*** Source data Section Begins ***

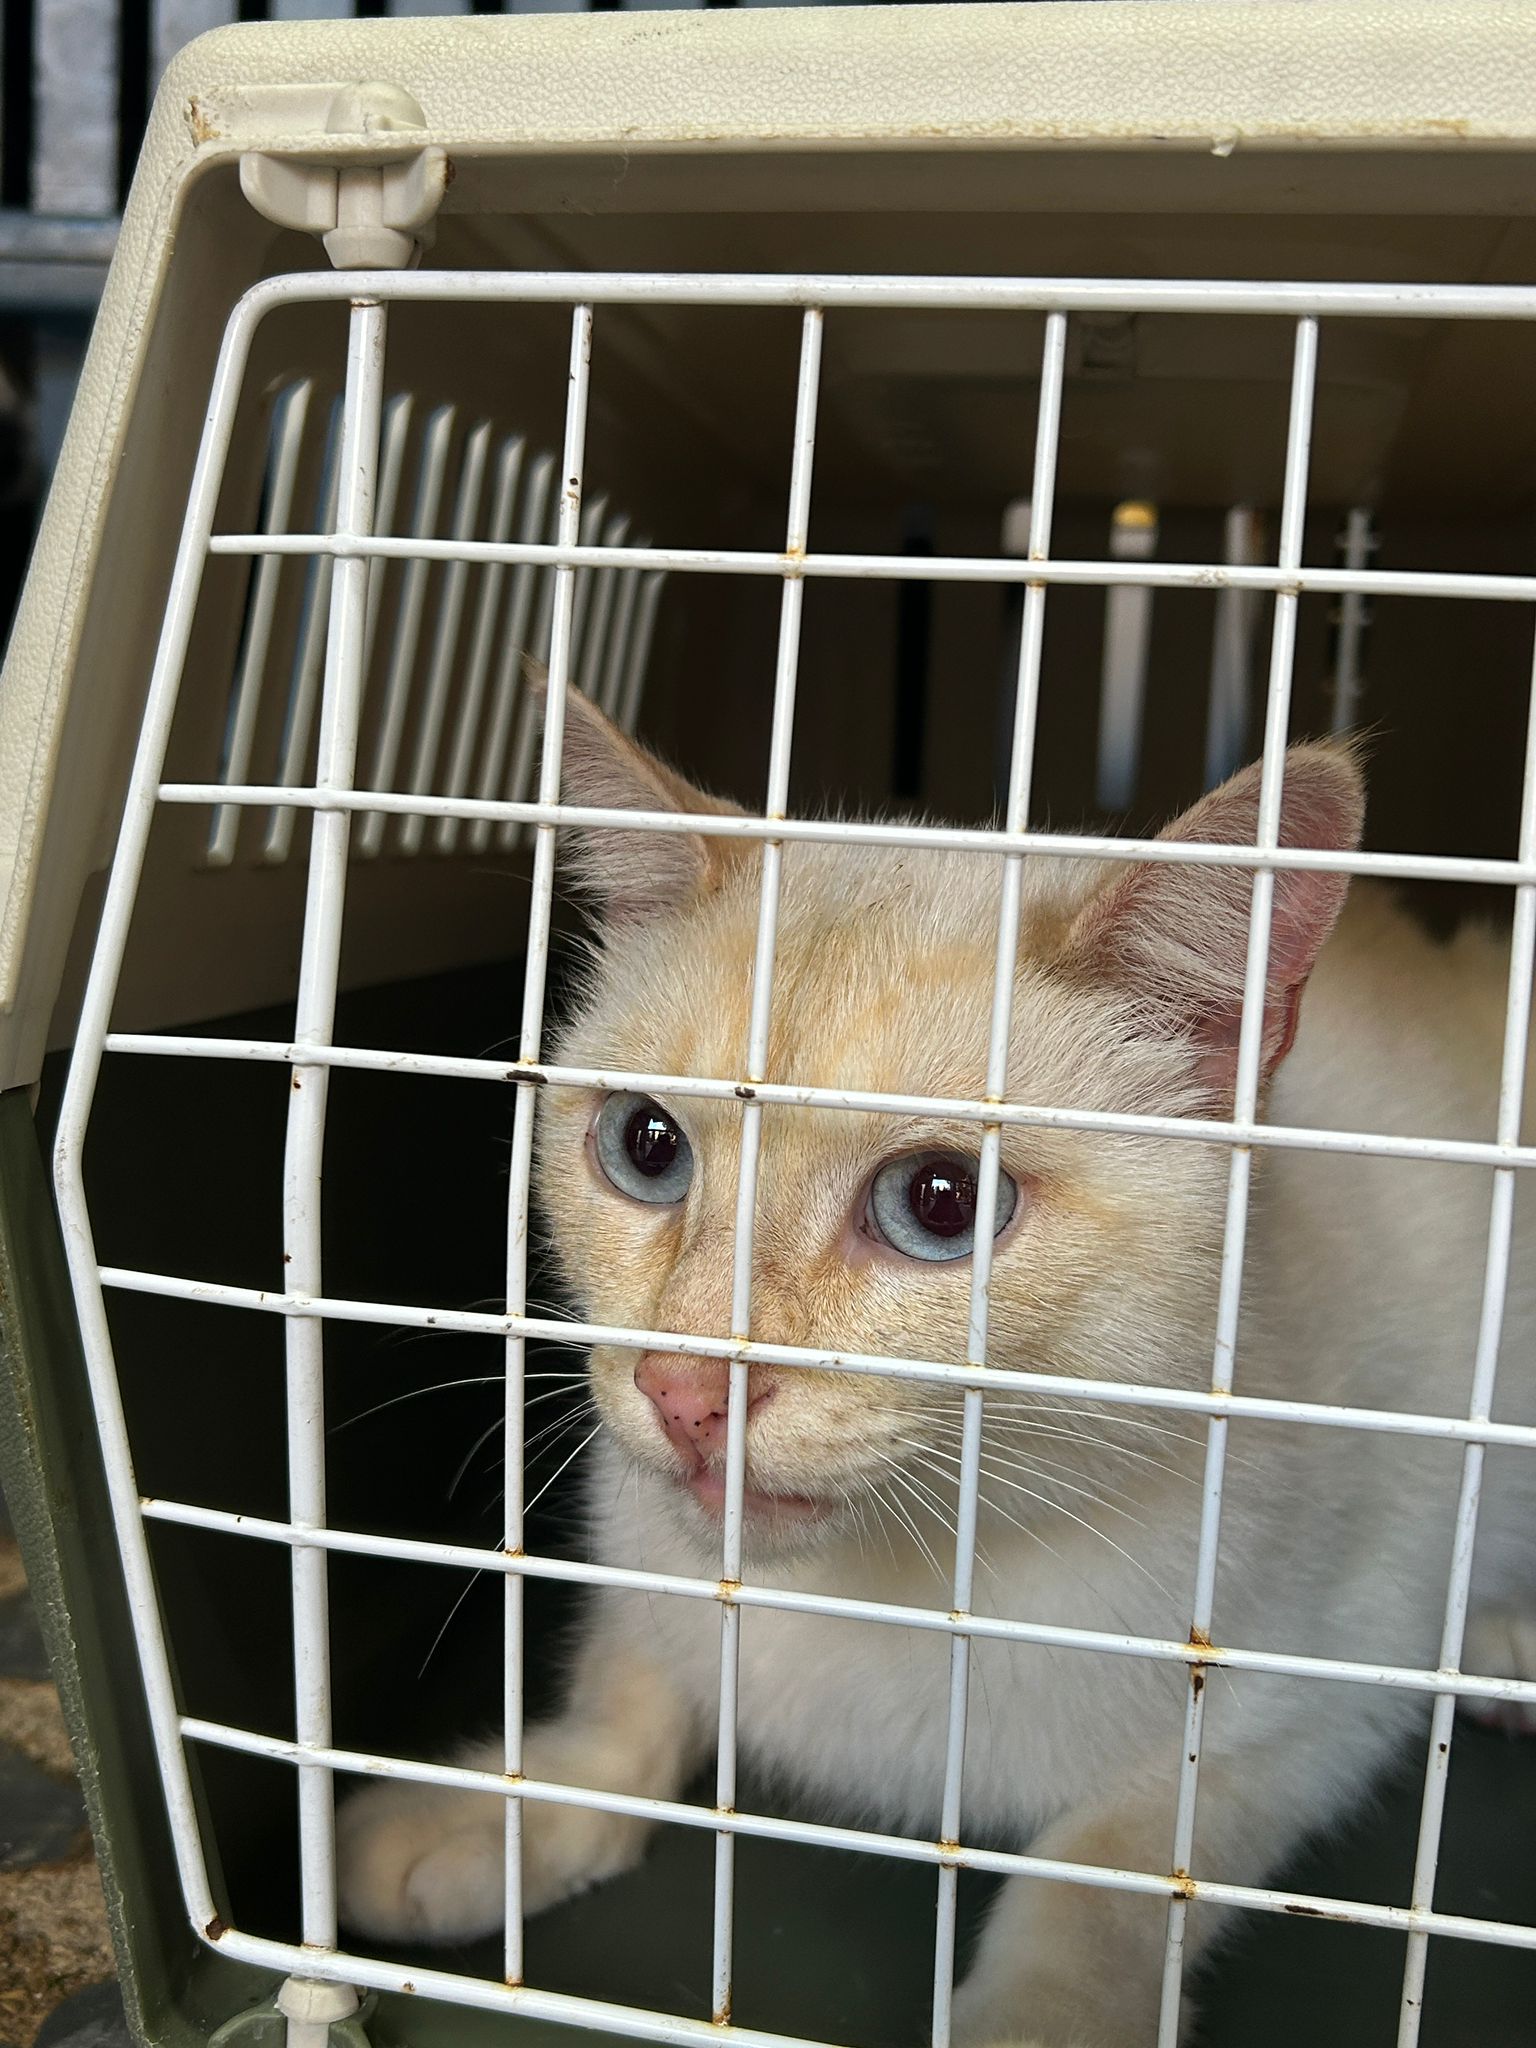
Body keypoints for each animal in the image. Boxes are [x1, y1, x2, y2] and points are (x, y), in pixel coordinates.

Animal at [337, 691, 1536, 2047]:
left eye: (942, 1202)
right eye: (645, 1146)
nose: (687, 1389)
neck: (891, 1584)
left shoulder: (1310, 1708)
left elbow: (1111, 1869)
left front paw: (1039, 2016)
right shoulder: (657, 1562)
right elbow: (633, 1696)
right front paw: (504, 1806)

*** Source data Section Ends ***

**Work to complete**
From the records above, pull out each line that has "right".

**Response to this task**
right eye: (645, 1146)
right shoulder: (657, 1562)
right elbow: (633, 1696)
right front paw: (504, 1806)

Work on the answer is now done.